▶ Work to complete
Look below for the line containing "Document page, 1500x844 pixels."; from there through the line containing "List each element's", both lines included, please set down each line exactly and nothing else.

▶ Data to use
···

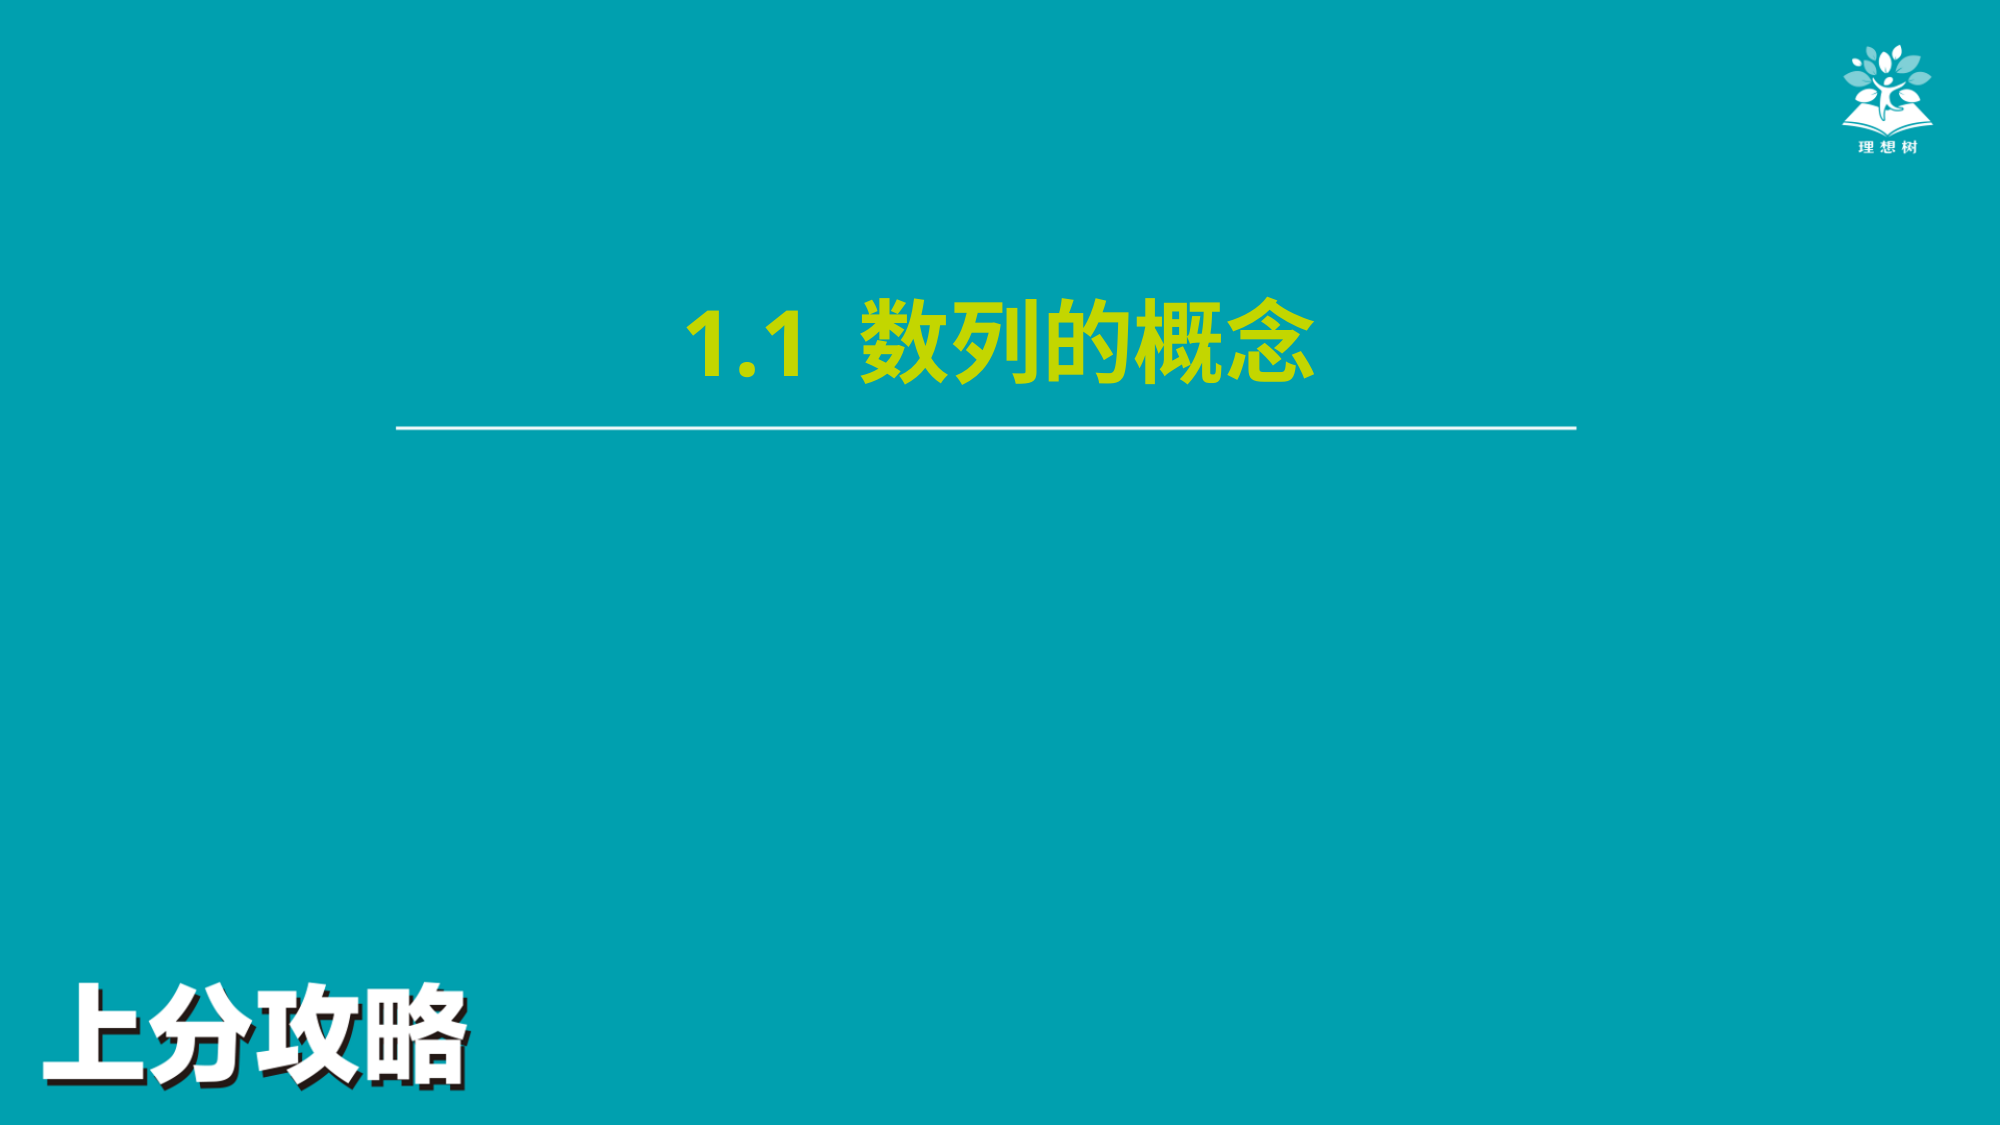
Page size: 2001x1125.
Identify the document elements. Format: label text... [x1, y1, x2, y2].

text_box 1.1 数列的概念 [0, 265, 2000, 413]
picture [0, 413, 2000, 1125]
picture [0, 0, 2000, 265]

···

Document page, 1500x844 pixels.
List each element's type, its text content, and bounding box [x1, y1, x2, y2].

···

▶ Your solution
Document page, 1500x844 pixels.
List each element's type, its text content, and bounding box [x1, y1, x2, y2].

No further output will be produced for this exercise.